Ravulizumab reduces clinical deterioration in patients with generalized myasthenia gravis

Key takeaways:

• Fewer clinical deterioration events were reported in patients receiving ravulizumab (9.3%) vs. placebo (16.9%).
• Patients who switched from placebo to ravulizumab had a reduction in clinical deterioration events.

Ravulizumab was associated with fewer clinical deterioration events in adults with anti-acetylcholine receptor antibody-positive generalized myasthenia gravis, according to a poster at the 2023 MDA Clinical & Scientific Conference.

Seeking “to assess ravulizumab’s efficacy in reducing acute clinical-deterioration events,” Renato Mantegazza, MD, research director at the IRCCS Carlo Besta Neurological Institute Foundation, and colleagues conducted the CHAMPION MG study.

They enrolled 175 adults with anti-acetylcholine receptor antibody-positive generalized myasthenia gravis (AChR Ab+ gMG), who were randomized to receive ravulizumab (n = 86) or placebo (n = 89) for 26 weeks. Patients completing the randomized controlled period could enter an open-label extension phase and receive ravulizumab for up to 4 years.

The primary outcome was change from baseline in Myasthenia Gravis-Activities of Daily Living (MG-ADL) total score at 26 weeks, while secondary outcomes included change from baseline to 26 weeks in the Quantitative Myasthenia Gravis (QMG) total score, percentage of participants with a QMG score reduction of at least five points at week 26 and percentage of participant with an MG-ADL score reduction of at least three points at week 26.

Clinical deterioration, defined as a myasthenic crisis, included severe weakness requiring intubation or delaying extubation after surgery, significant worsening of symptoms or administration of rescue therapy. Researchers assessed these events in an interim analysis of data up to week 60.

In the randomized controlled period, fewer clinical deterioration events were reported in the ravulizumab group (9.3%) compared with the placebo group (16.9%).

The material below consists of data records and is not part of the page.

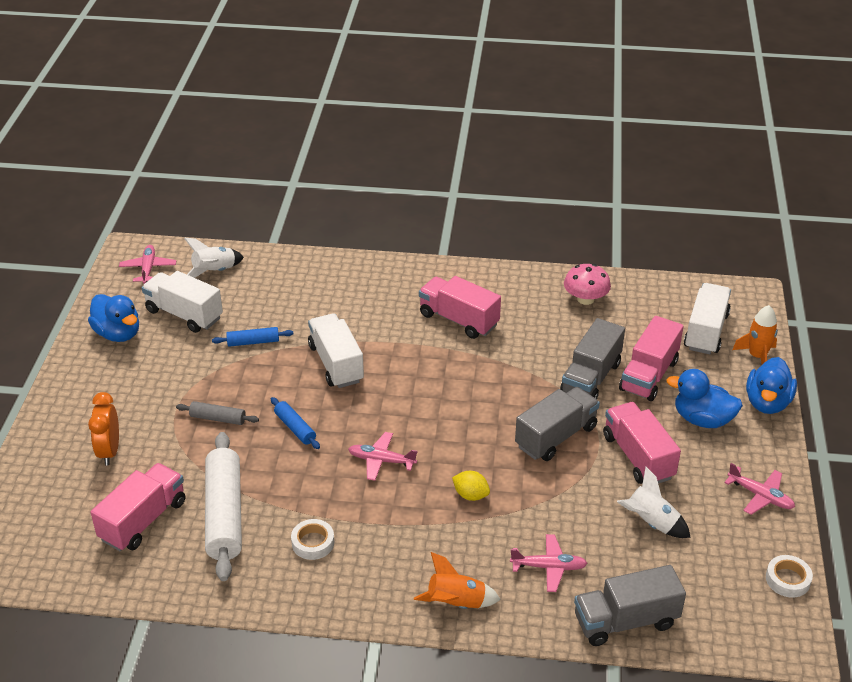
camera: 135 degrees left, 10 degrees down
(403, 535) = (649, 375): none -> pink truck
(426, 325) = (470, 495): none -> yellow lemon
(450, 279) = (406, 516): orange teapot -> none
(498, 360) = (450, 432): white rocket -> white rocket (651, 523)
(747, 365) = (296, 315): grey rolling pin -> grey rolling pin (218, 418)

During the open-label extension phase, in which 83 patients continued ravulizumab and 78 were switched from placebo to ravulizumab, researchers reported a substantial reduction in clinical deterioration events in those who switched from placebo to ravulizumab (4.8%).

“Ravulizumab treatment was associated with numerically fewer clinical deterioration events vs. placebo in patients with AChR Ab+ gMG,” Mantegazza and colleagues wrote. “When patients were switched from placebo to ravulizumab, there was a statistically significant reduction in the exposure-adjusted clinical deterioration event rate.”